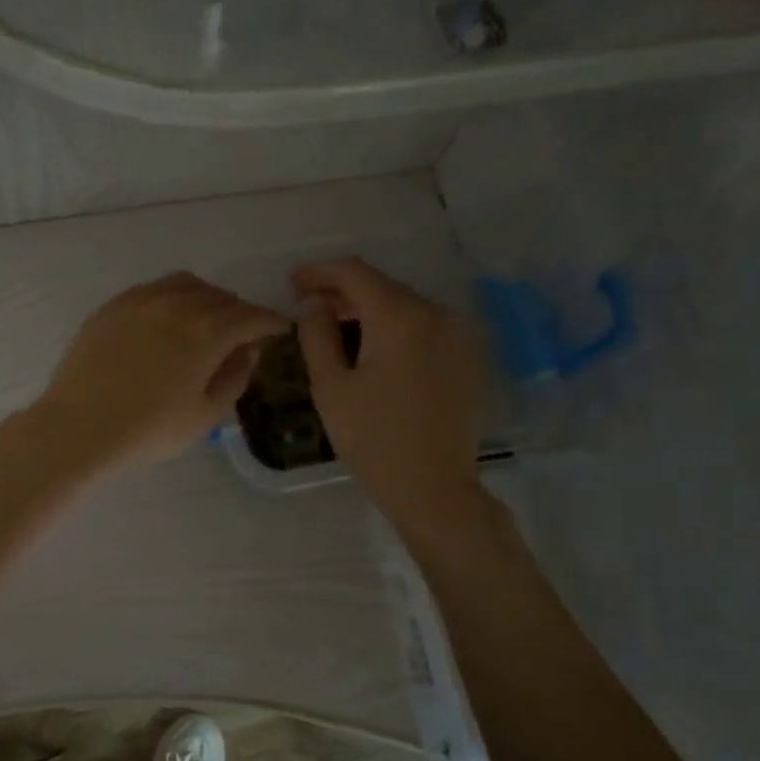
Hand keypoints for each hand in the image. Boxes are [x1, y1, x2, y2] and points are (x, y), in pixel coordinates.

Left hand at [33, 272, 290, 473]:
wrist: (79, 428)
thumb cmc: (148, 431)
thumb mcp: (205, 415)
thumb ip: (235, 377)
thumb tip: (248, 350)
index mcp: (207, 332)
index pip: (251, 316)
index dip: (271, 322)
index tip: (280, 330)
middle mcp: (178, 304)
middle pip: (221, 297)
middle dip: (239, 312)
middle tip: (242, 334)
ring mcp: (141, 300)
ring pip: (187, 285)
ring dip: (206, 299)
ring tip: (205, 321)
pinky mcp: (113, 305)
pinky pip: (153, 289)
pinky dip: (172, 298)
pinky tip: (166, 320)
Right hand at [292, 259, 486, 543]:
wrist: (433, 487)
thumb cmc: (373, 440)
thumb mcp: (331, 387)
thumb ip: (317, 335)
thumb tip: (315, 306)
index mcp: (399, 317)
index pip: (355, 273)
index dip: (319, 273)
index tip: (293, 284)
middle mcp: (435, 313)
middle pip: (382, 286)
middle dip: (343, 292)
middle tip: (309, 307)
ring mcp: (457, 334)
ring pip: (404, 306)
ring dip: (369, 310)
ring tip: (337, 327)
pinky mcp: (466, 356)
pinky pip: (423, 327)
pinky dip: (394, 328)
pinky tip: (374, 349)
--
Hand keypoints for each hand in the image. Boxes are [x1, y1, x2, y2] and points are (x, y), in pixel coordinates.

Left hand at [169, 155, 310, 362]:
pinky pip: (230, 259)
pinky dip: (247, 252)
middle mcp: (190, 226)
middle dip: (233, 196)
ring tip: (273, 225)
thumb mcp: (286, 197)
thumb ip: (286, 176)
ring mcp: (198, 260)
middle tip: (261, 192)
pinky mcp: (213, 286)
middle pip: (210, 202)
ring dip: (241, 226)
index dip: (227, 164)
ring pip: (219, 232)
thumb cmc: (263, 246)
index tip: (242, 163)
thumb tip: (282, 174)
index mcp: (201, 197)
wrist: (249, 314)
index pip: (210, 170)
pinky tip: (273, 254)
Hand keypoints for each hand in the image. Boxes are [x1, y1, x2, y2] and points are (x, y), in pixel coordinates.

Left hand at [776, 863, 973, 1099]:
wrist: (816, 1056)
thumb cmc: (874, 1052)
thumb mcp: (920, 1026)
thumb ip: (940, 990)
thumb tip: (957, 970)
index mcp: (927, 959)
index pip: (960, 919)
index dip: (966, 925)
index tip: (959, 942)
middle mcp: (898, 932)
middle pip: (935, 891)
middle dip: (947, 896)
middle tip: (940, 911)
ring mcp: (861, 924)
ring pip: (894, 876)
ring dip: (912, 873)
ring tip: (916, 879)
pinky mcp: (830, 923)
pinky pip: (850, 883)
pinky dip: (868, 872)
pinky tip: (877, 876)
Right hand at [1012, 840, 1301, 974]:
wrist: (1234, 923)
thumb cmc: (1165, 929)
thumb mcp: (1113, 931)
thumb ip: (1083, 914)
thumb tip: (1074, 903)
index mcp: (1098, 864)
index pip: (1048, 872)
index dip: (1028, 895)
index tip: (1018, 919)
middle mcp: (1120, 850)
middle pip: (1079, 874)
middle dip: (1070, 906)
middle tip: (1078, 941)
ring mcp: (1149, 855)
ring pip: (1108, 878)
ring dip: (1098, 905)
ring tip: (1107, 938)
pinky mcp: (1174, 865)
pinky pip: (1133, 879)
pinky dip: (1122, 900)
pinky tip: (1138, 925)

**TASK BRIEF:** Please copy the lines above from the line with "middle mcp: (1120, 850)" up to and including the line with "pinky tip: (1138, 925)", exactly as written and with nothing else.

**EXERCISE RESULT:**
middle mcp: (1120, 850)
middle pip: (1079, 874)
middle dip: (1070, 906)
middle tip: (1078, 941)
ring mcp: (1149, 855)
ring pip: (1108, 878)
ring dip: (1098, 905)
ring tip: (1107, 938)
pinky mcp: (1174, 865)
pinky pip: (1133, 879)
pinky dip: (1122, 900)
pinky tip: (1138, 925)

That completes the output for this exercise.